Action item
Every record, from first to last, should be written out again exactly.

Dataset records:
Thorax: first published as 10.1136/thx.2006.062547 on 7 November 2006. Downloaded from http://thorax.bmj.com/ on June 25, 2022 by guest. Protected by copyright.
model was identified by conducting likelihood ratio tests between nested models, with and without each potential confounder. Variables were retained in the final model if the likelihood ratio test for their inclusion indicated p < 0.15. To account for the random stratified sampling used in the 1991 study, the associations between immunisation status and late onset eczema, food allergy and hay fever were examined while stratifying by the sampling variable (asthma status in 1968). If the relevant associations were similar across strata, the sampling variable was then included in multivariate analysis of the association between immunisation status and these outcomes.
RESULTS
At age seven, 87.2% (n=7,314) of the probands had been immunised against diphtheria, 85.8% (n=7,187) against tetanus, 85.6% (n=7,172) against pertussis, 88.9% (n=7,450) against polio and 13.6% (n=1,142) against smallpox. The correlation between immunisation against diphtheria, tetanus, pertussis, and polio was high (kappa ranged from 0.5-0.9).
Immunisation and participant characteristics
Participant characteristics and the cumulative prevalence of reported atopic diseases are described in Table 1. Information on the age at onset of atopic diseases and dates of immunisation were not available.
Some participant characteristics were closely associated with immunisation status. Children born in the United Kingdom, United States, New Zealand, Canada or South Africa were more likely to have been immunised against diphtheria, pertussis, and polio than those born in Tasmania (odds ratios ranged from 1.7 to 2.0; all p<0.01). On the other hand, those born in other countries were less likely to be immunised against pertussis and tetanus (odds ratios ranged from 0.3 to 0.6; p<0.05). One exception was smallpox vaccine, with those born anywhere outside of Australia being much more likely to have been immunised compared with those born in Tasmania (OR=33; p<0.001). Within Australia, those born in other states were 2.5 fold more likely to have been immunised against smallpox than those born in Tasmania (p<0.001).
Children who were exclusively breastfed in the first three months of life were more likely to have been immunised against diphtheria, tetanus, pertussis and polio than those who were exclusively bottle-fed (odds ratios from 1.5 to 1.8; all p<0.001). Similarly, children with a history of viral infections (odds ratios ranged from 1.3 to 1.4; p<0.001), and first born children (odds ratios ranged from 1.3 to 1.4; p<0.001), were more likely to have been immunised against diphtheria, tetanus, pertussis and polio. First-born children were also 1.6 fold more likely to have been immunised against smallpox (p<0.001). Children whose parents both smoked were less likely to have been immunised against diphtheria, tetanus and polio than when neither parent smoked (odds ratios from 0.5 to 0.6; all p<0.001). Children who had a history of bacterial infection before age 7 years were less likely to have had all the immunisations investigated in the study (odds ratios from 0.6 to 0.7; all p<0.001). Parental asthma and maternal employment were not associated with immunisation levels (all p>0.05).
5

Answer space
Thorax: first published as 10.1136/thx.2006.062547 on 7 November 2006. Downloaded from http://thorax.bmj.com/ on June 25, 2022 by guest. Protected by copyright.
model was identified by conducting likelihood ratio tests between nested models, with and without each potential confounder. Variables were retained in the final model if the likelihood ratio test for their inclusion indicated p < 0.15. To account for the random stratified sampling used in the 1991 study, the associations between immunisation status and late onset eczema, food allergy and hay fever were examined while stratifying by the sampling variable (asthma status in 1968). If the relevant associations were similar across strata, the sampling variable was then included in multivariate analysis of the association between immunisation status and these outcomes.
RESULTS
At age seven, 87.2% (n=7,314) of the probands had been immunised against diphtheria, 85.8% (n=7,187) against tetanus, 85.6% (n=7,172) against pertussis, 88.9% (n=7,450) against polio and 13.6% (n=1,142) against smallpox. The correlation between immunisation against diphtheria, tetanus, pertussis, and polio was high (kappa ranged from 0.5-0.9).
Immunisation and participant characteristics
Participant characteristics and the cumulative prevalence of reported atopic diseases are described in Table 1. Information on the age at onset of atopic diseases and dates of immunisation were not available.
Some participant characteristics were closely associated with immunisation status. Children born in the United Kingdom, United States, New Zealand, Canada or South Africa were more likely to have been immunised against diphtheria, pertussis, and polio than those born in Tasmania (odds ratios ranged from 1.7 to 2.0; all p<0.01). On the other hand, those born in other countries were less likely to be immunised against pertussis and tetanus (odds ratios ranged from 0.3 to 0.6; p<0.05). One exception was smallpox vaccine, with those born anywhere outside of Australia being much more likely to have been immunised compared with those born in Tasmania (OR=33; p<0.001). Within Australia, those born in other states were 2.5 fold more likely to have been immunised against smallpox than those born in Tasmania (p<0.001).
Children who were exclusively breastfed in the first three months of life were more likely to have been immunised against diphtheria, tetanus, pertussis and polio than those who were exclusively bottle-fed (odds ratios from 1.5 to 1.8; all p<0.001). Similarly, children with a history of viral infections (odds ratios ranged from 1.3 to 1.4; p<0.001), and first born children (odds ratios ranged from 1.3 to 1.4; p<0.001), were more likely to have been immunised against diphtheria, tetanus, pertussis and polio. First-born children were also 1.6 fold more likely to have been immunised against smallpox (p<0.001). Children whose parents both smoked were less likely to have been immunised against diphtheria, tetanus and polio than when neither parent smoked (odds ratios from 0.5 to 0.6; all p<0.001). Children who had a history of bacterial infection before age 7 years were less likely to have had all the immunisations investigated in the study (odds ratios from 0.6 to 0.7; all p<0.001). Parental asthma and maternal employment were not associated with immunisation levels (all p>0.05).
5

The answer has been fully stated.